### What is being asked
Across the entries below, how many lines have the word "Democratic" in them? Respond with only the number.

### Source records

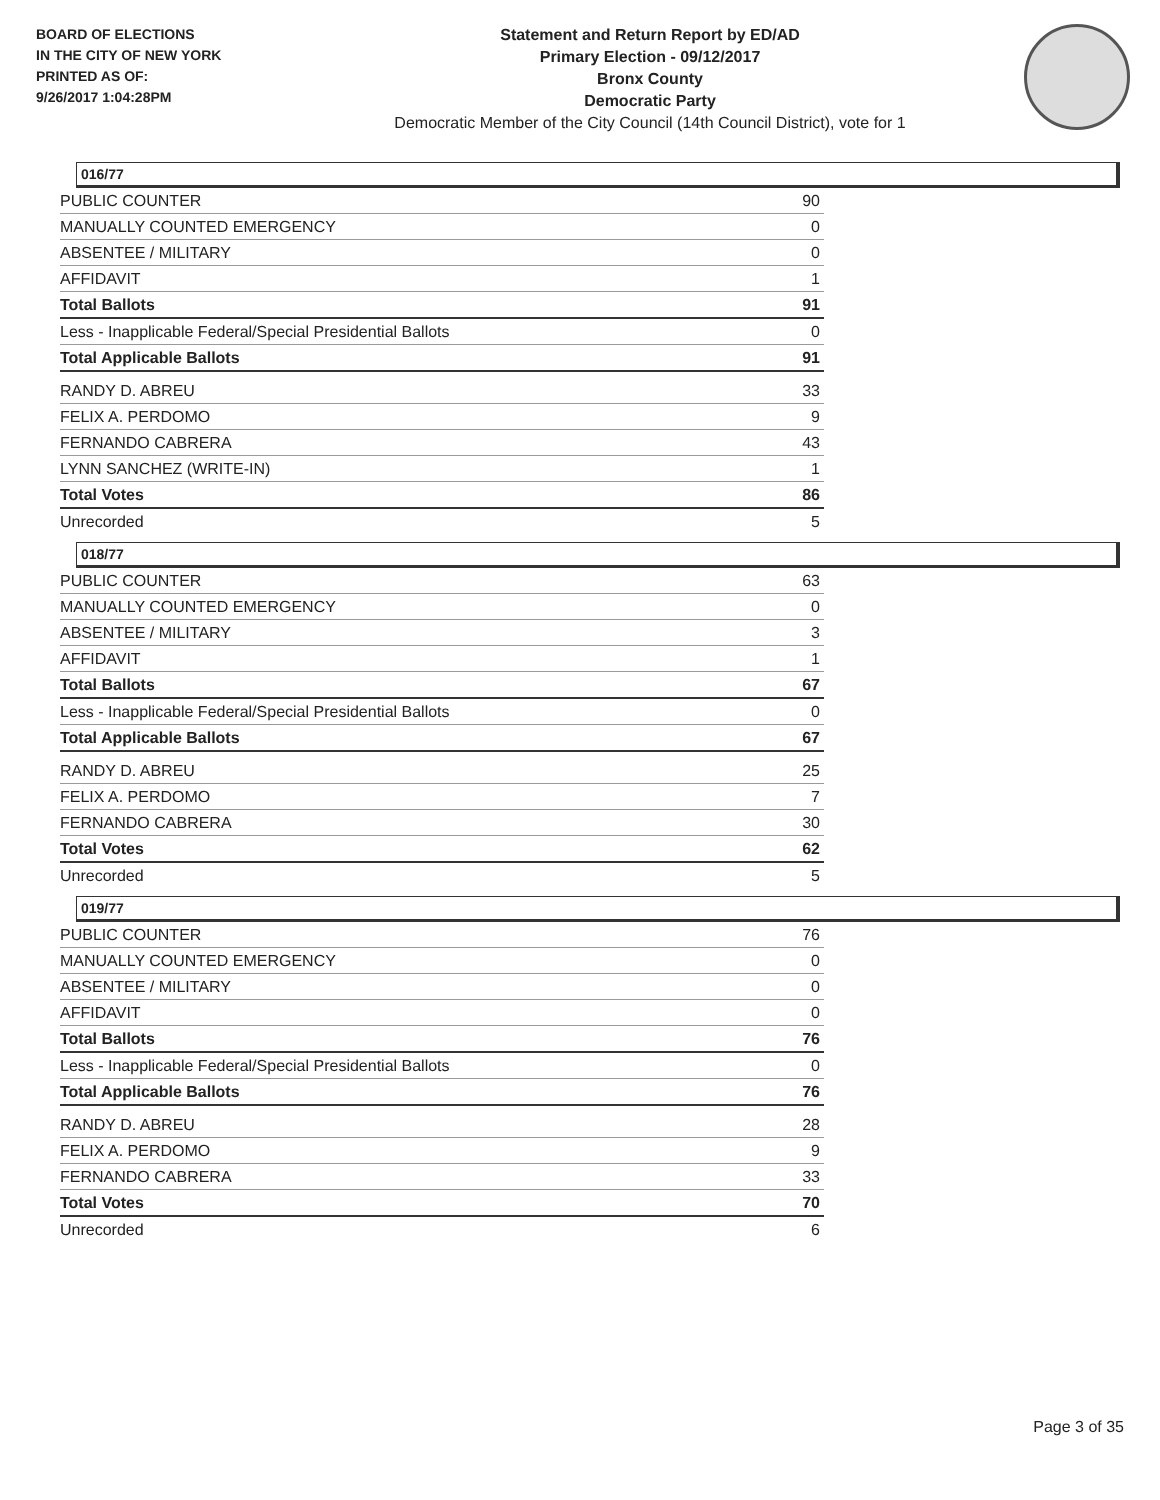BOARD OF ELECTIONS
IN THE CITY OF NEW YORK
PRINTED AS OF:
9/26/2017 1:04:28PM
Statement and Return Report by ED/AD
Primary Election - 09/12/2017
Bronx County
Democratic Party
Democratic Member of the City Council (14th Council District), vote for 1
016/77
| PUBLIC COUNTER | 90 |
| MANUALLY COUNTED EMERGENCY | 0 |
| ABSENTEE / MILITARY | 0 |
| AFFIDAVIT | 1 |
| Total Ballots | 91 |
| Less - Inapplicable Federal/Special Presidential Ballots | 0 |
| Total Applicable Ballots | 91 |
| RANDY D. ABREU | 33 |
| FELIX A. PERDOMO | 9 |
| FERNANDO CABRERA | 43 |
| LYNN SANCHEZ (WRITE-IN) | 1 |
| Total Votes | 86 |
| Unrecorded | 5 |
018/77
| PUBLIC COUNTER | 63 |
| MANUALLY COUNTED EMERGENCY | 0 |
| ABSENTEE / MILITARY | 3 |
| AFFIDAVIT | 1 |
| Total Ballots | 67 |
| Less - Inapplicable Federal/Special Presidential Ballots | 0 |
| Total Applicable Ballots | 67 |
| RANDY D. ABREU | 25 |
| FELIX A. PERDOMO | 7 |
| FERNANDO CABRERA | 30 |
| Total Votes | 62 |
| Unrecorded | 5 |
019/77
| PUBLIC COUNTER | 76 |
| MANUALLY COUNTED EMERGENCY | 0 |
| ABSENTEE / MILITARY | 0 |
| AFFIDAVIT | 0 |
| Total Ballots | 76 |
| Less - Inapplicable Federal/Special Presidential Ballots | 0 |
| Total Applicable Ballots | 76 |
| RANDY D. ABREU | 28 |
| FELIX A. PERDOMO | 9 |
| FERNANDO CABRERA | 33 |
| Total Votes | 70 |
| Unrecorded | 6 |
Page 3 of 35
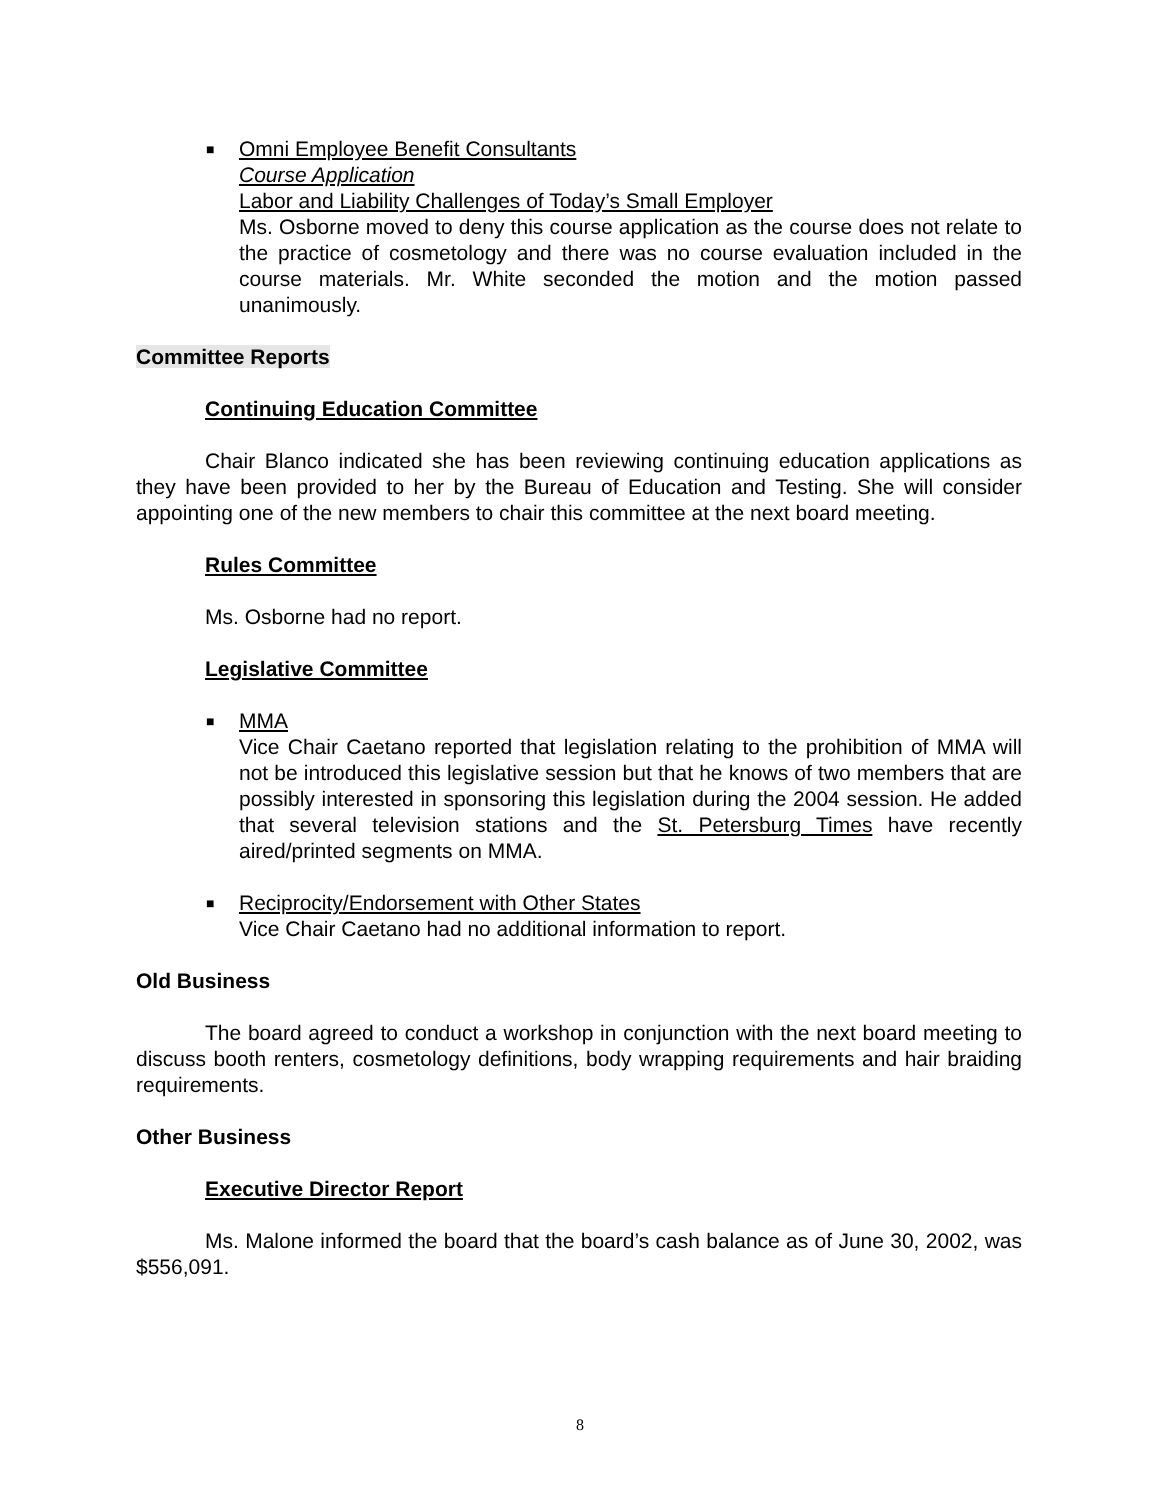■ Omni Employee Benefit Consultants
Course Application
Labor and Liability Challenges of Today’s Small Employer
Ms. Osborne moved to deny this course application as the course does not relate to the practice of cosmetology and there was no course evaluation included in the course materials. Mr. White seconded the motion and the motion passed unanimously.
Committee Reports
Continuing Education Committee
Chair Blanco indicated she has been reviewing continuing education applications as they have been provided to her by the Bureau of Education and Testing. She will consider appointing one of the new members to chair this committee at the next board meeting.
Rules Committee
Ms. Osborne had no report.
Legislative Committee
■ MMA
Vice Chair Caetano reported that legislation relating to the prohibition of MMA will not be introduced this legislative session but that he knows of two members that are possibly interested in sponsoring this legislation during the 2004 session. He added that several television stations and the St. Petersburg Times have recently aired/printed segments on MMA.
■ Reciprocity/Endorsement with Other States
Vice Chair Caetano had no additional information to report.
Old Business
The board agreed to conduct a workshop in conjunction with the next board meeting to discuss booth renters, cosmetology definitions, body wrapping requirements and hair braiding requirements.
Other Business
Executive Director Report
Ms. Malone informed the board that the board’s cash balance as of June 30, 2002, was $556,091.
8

### Answer for the task
2